_Your instructions_
When you reach the line containing "mehr erfahren" in the entries below, begin reproducing lines exactly, and stop once the line containing "Highlights 2026" is done.
(Material supplied)
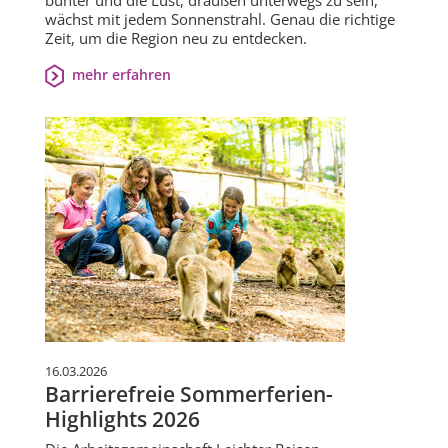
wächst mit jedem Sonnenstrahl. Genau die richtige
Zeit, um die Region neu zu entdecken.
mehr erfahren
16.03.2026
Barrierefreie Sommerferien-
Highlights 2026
(End Material supplied)
(Material supplied)
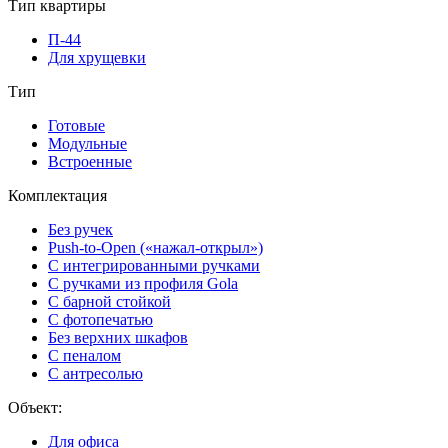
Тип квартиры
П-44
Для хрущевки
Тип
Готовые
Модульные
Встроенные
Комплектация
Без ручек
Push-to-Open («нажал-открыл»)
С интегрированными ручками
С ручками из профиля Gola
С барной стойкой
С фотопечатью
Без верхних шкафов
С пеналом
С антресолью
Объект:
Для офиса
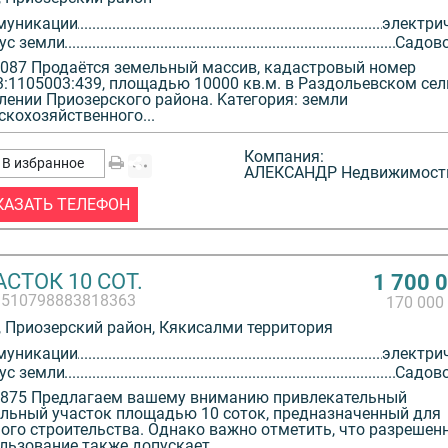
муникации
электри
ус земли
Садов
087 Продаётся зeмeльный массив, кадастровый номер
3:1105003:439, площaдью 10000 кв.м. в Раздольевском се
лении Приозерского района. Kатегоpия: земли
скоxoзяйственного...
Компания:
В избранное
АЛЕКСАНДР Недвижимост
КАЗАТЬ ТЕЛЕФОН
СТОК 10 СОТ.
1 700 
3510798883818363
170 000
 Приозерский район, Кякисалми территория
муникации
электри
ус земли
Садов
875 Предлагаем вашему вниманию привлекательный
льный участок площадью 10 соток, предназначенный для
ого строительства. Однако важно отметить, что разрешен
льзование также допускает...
(End Material supplied)
(Material supplied)
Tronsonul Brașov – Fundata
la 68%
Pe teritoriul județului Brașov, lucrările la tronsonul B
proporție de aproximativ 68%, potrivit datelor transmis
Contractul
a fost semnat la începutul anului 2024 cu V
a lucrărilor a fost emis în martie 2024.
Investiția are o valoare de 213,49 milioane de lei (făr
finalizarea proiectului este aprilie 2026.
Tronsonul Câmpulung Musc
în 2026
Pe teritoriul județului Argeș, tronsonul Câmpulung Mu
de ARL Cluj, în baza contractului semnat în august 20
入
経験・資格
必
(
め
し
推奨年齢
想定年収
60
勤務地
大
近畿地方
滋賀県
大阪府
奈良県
(End Material supplied)
_Answer box_
mehr erfahren
16.03.2026
Barrierefreie Sommerferien-
Highlights 2026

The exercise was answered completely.